Hi all,
I'm a newbie hadoop user, and I started using hadoop 2.4.1 as my first
installation.
So now I'm struggling with mapred, mapreduce, yarnMRv1, MRv2, yarn.
I tried to read the documentation, but I couldn't find a clear
answer...sometimes it seems that documentations thinks that you know all
the history about hadoop framework... :(
I started with standalone node of course, but I have deployed also a
cluster with 10 machines.
Start with the example on the documentation.

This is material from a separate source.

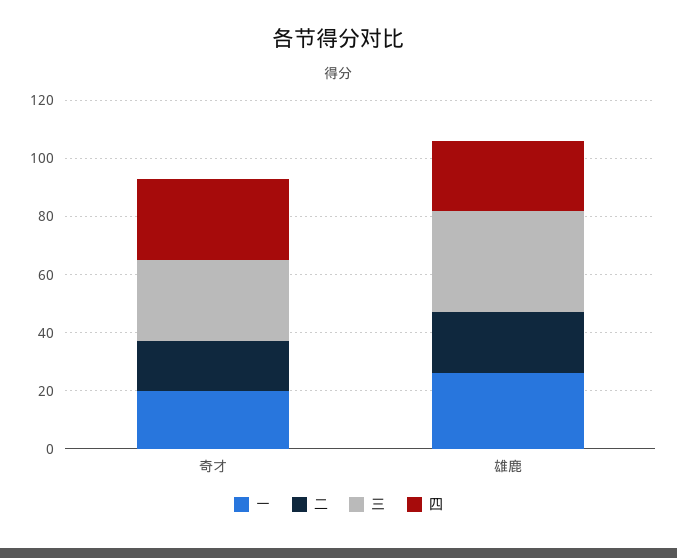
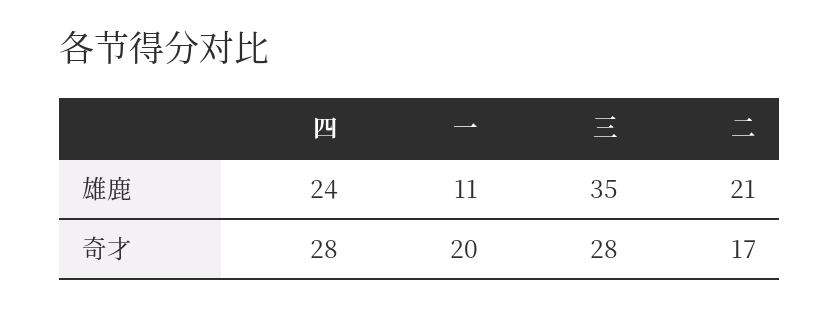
一, 雄鹿: 25 -> 11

Cluster installed...dfs running with
start-dfs.sh
when I run
bin/hadoop jar share/hadoop/mapreduce/hadoop-mapreduce-examples-2.4.1.jar
grep input output 'dfs[a-z.]+'
What I'm using? MRv1, MRv2?
The job execute successfully and I can get the output on HDFS output
directory.
Then on the same installation I start yarn with start-yarn.sh
I run the same command after starting yarn
bin/hadoop jar share/hadoop/mapreduce/hadoop-mapreduce-examples-2.4.1.jar
grep input output 'dfs[a-z.]+'
So what I'm using in this case?
I'm not sure about what is the difference from mapreduce and
yarnprobably mapreduce is running on top of yarn? How does mapreduce
interact with yarn? it it completely transparent?
What's the difference between a mapreduce and a yarn application? (Forgive
me if it's not correct to talk about mapreduce application)
Besides that...writing a completely new mapreduce application what API that
should be used? not to write deprecated/old hadoop style code?
mapred or mapreduce
Thanks a lot.
Kind regards.
Seba